**Problem description**. Copy, from the entries below, each line where the word "linecap" can be found.

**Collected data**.
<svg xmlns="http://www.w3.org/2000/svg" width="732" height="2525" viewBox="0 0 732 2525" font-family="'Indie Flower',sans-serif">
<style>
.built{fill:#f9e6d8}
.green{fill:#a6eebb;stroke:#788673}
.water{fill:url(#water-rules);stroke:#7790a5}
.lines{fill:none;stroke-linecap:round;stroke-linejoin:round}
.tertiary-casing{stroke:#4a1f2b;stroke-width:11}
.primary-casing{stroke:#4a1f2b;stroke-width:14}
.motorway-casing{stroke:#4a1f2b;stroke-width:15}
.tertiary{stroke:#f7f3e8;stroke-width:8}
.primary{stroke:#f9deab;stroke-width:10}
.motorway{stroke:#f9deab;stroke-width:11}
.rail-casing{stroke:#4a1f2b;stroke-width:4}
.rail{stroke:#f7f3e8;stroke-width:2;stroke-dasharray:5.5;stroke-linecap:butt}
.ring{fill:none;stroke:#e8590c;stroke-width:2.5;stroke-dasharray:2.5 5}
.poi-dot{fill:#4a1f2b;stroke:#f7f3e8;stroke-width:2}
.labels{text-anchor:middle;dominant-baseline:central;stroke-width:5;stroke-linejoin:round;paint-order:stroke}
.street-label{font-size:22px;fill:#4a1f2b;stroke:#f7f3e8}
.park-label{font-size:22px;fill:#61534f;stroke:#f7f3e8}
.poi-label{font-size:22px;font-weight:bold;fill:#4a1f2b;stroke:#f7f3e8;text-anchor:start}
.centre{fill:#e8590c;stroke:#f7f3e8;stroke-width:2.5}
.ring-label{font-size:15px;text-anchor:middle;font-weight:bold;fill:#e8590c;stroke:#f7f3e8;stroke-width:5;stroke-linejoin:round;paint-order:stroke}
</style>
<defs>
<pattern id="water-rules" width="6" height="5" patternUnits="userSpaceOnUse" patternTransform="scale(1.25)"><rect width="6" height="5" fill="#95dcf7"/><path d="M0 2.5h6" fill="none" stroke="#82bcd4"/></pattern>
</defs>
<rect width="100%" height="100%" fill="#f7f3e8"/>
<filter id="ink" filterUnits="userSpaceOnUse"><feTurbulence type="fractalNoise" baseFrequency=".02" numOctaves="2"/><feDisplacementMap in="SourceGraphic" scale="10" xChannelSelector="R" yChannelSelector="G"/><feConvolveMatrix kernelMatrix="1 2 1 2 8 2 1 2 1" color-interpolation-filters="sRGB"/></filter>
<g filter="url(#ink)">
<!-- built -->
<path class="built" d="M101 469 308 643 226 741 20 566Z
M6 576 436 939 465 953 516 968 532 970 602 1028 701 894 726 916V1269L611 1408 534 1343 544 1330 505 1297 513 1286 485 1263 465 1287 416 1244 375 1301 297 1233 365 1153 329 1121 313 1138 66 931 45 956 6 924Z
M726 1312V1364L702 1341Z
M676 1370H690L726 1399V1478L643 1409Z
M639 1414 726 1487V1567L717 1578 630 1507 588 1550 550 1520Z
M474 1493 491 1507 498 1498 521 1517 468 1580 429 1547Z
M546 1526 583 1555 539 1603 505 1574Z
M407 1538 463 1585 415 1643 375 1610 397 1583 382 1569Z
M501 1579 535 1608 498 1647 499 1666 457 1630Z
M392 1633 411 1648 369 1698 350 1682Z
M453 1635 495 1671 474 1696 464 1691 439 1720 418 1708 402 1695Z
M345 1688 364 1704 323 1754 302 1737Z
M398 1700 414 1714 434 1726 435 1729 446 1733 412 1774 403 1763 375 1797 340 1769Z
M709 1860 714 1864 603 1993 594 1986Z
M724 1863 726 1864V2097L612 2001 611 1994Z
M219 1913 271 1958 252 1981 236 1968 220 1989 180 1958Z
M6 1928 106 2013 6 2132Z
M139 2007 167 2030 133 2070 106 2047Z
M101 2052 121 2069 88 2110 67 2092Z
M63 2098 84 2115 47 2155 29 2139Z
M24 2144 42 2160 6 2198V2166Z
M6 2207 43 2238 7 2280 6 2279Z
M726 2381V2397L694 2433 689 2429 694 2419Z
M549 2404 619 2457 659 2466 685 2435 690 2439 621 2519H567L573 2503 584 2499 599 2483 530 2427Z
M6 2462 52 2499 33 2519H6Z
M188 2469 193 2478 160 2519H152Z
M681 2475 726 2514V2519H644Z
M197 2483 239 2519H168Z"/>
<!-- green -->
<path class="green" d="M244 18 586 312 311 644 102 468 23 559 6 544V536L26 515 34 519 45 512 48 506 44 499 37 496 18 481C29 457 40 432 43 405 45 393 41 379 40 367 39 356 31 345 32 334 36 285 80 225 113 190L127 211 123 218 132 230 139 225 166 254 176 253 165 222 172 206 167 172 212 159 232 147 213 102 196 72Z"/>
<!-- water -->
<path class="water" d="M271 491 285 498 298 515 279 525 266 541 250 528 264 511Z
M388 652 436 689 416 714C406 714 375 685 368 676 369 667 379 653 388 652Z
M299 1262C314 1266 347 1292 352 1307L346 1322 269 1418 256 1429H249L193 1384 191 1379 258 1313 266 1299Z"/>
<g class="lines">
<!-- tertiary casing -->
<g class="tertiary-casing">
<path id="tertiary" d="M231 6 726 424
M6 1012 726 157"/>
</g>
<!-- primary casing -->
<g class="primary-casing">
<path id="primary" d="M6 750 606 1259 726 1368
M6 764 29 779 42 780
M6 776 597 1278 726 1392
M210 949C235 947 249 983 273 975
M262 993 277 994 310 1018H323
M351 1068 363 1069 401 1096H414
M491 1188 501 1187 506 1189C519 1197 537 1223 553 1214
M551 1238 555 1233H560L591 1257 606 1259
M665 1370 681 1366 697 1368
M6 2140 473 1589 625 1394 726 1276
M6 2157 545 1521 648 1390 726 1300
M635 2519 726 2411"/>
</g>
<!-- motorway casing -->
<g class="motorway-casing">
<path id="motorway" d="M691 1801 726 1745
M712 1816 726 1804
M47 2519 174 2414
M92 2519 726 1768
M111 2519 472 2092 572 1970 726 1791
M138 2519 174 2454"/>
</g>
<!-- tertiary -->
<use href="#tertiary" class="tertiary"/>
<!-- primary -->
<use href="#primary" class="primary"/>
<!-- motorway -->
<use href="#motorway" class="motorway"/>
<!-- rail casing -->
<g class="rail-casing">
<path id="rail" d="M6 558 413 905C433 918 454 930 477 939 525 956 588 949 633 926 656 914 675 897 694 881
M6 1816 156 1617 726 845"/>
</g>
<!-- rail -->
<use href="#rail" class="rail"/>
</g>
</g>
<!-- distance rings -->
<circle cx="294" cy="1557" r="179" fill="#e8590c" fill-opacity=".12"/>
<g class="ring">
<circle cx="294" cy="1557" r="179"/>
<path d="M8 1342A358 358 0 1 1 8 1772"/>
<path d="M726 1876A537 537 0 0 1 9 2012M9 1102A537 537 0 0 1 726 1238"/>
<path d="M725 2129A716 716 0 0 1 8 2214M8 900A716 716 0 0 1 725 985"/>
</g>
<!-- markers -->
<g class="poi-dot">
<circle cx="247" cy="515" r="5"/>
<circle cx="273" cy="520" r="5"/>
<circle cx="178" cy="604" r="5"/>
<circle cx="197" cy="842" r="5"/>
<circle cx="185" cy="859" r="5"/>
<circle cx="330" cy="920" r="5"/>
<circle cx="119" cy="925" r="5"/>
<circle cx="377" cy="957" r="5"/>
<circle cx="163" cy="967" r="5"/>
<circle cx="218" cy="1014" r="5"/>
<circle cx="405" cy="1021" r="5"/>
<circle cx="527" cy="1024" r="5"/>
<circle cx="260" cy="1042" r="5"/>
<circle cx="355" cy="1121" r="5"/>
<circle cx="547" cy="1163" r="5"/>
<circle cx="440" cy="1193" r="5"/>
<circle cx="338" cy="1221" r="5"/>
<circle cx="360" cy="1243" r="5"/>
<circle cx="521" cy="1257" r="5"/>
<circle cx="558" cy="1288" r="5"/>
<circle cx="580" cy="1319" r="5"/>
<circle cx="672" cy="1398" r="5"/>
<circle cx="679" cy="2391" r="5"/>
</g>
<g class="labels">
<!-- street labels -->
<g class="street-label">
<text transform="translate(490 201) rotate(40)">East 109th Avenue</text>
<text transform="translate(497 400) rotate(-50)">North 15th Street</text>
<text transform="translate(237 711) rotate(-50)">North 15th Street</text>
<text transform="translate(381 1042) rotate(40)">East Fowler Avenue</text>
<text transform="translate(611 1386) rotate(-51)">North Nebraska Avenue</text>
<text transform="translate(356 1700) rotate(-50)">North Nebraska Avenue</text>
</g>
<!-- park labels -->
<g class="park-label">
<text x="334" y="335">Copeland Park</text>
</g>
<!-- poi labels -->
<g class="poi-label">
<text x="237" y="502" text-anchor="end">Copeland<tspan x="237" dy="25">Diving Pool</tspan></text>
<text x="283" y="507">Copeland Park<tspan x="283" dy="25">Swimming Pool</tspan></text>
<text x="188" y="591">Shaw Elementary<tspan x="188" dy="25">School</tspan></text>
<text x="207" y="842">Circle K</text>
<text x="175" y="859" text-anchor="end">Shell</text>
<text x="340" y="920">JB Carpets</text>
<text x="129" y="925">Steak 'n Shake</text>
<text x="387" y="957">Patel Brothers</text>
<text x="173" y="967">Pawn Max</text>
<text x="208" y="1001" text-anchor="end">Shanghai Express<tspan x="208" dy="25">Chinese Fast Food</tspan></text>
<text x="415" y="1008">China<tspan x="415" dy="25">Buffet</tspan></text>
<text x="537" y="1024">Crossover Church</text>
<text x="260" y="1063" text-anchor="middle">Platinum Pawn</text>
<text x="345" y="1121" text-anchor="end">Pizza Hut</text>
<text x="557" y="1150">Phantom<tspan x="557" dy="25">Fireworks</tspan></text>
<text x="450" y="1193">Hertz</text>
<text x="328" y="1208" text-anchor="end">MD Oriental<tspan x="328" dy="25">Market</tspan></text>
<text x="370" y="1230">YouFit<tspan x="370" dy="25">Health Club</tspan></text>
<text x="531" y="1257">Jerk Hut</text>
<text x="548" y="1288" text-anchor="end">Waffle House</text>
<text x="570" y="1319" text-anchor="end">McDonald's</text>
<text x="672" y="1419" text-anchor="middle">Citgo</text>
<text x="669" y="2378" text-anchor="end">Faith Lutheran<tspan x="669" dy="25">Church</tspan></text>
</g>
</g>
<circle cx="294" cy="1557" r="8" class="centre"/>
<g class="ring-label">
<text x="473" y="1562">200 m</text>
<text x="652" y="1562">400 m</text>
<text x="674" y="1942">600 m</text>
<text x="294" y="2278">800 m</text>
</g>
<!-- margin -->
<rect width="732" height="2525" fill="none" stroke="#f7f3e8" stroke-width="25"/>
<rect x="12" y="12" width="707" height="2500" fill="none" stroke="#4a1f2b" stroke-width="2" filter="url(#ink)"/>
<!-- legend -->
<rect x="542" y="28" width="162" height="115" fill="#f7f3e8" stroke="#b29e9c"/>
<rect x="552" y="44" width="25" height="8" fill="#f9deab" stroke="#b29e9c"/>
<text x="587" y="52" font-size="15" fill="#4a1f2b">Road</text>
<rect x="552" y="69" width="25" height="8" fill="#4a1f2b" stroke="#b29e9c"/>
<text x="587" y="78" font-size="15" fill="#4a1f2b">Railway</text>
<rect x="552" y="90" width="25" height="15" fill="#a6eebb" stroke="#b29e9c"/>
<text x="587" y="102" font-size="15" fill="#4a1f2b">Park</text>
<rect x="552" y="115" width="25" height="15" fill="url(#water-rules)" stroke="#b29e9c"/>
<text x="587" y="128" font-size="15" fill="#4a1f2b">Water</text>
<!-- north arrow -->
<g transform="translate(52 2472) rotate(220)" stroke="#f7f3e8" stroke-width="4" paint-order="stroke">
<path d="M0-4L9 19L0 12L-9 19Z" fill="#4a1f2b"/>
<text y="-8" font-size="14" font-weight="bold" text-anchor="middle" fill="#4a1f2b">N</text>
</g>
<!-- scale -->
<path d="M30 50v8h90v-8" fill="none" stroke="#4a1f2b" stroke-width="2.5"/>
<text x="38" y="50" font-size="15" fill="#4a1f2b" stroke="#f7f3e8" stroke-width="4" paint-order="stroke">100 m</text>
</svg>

**Result of this task**.
.lines{fill:none;stroke-linecap:round;stroke-linejoin:round}
.rail{stroke:#f7f3e8;stroke-width:2;stroke-dasharray:5.5;stroke-linecap:butt}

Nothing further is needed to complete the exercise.